• EXERCISE: The lines to return are those below that contain the word "metall".
[RECORDS PROVIDED — start]
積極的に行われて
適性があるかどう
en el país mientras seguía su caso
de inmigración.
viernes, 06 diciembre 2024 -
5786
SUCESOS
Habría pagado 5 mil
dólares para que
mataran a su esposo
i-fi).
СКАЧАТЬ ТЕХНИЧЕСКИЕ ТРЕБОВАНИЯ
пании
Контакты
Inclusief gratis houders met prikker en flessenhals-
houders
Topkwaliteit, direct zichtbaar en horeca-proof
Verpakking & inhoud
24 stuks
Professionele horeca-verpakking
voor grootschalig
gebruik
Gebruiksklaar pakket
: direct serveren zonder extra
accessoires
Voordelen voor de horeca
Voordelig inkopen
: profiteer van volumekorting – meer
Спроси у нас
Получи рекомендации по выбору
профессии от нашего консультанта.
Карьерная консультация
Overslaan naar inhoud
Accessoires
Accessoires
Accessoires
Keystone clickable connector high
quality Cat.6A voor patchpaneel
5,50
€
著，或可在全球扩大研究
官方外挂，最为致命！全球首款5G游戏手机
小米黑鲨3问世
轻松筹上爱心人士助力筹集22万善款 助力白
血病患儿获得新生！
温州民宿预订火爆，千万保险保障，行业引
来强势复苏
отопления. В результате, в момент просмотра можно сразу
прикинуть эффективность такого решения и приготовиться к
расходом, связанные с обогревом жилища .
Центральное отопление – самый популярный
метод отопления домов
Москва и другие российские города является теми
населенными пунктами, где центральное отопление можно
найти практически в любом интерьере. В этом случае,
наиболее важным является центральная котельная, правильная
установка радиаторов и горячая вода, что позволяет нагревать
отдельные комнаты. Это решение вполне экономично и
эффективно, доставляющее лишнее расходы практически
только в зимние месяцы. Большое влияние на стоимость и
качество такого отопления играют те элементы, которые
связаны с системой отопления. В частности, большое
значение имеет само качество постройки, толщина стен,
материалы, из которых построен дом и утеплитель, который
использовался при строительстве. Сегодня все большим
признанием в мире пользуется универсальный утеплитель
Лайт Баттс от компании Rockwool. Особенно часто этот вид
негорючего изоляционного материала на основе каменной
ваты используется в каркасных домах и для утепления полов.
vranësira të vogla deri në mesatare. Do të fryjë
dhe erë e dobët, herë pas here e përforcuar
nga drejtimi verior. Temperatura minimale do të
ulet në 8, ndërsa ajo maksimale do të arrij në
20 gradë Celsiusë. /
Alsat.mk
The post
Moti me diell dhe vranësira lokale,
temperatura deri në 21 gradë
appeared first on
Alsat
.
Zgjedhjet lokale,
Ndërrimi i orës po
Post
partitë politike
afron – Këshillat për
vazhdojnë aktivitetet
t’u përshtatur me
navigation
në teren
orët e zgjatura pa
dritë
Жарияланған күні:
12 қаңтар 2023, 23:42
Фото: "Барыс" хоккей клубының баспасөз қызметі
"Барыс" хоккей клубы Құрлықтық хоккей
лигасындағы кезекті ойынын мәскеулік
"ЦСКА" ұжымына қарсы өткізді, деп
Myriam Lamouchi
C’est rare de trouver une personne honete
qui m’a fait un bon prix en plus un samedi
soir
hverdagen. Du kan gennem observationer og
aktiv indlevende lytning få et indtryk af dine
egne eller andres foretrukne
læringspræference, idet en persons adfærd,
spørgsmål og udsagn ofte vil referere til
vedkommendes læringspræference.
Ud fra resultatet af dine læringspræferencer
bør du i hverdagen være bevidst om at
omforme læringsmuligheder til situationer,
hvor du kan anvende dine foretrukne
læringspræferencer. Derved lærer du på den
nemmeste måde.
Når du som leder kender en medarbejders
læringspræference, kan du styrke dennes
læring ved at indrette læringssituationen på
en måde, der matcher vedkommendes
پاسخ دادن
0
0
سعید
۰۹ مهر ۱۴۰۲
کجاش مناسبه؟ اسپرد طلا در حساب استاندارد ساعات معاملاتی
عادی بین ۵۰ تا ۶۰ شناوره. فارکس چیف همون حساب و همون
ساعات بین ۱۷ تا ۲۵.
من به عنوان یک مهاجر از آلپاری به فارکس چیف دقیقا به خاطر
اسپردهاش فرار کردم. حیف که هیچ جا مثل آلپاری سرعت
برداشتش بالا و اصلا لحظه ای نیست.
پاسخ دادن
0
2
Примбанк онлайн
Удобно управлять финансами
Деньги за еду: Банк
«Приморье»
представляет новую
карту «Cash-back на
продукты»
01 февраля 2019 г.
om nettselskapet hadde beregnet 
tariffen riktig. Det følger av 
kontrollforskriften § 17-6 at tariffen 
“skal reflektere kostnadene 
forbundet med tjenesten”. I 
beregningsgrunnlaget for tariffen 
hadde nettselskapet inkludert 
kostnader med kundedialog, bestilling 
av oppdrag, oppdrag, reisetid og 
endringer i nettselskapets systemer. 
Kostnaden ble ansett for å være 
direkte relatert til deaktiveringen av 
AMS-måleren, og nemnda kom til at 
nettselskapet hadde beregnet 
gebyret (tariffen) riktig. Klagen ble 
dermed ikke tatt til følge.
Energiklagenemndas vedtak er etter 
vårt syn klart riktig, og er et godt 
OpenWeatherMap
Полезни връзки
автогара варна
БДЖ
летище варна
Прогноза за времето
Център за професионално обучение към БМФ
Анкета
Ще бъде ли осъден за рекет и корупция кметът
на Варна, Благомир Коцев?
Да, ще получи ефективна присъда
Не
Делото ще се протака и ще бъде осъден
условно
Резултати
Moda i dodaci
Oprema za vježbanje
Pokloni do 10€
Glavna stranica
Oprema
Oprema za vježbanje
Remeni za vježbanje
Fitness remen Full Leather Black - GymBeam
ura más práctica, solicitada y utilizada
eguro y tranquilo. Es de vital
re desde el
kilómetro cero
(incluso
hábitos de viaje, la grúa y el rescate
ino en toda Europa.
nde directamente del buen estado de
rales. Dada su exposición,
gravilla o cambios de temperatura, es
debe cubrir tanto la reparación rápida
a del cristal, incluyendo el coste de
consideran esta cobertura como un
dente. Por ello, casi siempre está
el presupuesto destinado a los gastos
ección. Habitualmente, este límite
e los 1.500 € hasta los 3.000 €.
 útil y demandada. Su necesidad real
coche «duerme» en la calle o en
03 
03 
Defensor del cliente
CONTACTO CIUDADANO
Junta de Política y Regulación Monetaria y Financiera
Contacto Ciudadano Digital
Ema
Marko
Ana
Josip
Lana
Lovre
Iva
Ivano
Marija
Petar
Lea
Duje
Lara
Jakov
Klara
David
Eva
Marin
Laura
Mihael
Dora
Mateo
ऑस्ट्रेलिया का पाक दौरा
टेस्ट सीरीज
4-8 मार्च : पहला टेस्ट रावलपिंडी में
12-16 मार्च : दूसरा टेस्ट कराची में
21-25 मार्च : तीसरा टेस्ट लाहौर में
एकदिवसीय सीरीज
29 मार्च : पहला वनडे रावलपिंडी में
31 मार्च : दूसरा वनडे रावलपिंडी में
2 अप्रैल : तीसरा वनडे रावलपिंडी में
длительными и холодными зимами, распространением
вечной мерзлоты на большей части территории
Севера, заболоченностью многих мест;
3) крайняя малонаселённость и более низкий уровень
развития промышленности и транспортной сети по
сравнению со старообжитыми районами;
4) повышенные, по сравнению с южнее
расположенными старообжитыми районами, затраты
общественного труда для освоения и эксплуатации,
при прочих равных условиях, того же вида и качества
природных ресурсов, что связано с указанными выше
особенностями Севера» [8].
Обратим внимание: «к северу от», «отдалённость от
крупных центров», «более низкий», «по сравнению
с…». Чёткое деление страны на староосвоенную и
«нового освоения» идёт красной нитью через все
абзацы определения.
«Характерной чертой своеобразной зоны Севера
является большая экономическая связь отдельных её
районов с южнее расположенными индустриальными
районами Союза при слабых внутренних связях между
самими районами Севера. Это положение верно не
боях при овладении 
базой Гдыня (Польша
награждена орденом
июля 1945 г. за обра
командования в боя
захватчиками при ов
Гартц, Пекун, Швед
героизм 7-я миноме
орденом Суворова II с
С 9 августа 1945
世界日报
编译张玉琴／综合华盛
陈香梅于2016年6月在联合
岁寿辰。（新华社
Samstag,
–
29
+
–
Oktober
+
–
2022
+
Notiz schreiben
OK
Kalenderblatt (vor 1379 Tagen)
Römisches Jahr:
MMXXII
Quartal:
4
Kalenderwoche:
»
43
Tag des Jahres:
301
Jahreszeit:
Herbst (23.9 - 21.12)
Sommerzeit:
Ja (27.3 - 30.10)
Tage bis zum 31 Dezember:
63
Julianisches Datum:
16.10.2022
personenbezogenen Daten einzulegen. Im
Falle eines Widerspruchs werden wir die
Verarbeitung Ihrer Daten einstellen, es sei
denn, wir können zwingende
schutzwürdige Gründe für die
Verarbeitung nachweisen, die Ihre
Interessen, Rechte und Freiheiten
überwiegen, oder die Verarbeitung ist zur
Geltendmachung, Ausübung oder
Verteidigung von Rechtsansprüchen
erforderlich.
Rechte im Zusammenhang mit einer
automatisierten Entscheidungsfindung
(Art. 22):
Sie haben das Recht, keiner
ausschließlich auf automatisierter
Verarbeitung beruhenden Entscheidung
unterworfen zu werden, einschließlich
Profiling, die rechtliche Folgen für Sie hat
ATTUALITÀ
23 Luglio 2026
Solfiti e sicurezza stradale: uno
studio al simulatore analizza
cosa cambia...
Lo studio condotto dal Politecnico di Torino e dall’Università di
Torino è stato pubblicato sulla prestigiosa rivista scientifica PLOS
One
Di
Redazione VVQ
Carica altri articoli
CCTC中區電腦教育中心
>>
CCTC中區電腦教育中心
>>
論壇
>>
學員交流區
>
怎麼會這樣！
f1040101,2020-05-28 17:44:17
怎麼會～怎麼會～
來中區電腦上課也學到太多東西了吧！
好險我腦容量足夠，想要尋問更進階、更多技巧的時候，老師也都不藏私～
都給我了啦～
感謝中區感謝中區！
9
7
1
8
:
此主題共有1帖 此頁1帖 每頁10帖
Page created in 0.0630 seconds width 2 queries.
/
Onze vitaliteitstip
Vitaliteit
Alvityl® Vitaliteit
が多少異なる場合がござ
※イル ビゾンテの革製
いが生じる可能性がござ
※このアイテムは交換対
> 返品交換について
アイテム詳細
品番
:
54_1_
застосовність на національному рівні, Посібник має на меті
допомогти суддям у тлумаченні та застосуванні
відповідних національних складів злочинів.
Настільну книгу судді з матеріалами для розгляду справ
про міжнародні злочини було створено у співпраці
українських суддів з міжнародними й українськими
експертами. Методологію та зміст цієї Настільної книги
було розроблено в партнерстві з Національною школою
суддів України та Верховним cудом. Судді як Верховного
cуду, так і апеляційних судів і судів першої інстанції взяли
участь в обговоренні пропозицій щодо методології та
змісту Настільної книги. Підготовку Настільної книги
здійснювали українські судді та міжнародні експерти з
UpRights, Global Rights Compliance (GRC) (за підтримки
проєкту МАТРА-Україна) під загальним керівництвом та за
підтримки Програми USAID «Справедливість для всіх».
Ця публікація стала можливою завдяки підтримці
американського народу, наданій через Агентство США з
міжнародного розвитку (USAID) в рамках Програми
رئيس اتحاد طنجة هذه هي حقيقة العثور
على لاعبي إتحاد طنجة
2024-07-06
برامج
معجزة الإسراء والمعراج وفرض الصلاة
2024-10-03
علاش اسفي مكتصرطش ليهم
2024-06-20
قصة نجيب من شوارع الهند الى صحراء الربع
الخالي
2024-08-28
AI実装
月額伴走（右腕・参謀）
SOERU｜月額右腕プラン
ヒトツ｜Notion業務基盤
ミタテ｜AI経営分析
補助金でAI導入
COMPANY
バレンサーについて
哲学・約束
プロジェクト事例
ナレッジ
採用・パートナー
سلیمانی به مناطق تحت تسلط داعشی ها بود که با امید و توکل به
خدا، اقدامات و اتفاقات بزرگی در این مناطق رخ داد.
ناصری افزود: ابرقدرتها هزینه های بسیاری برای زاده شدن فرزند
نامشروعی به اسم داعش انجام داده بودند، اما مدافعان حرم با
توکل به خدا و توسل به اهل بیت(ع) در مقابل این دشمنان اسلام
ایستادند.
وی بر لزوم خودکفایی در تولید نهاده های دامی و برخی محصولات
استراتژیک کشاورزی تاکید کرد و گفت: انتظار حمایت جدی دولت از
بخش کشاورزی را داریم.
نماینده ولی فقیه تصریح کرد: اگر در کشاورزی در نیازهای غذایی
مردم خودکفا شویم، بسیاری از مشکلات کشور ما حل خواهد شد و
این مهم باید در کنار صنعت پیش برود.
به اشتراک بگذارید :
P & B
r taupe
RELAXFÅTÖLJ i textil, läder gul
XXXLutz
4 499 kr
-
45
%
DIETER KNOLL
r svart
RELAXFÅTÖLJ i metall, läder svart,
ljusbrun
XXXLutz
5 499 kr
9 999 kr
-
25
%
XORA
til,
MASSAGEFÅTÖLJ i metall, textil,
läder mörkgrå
[RECORDS PROVIDED — finish]
• SOLVED EXERCISE:
RELAXFÅTÖLJ i metall, läder svart,
MASSAGEFÅTÖLJ i metall, textil,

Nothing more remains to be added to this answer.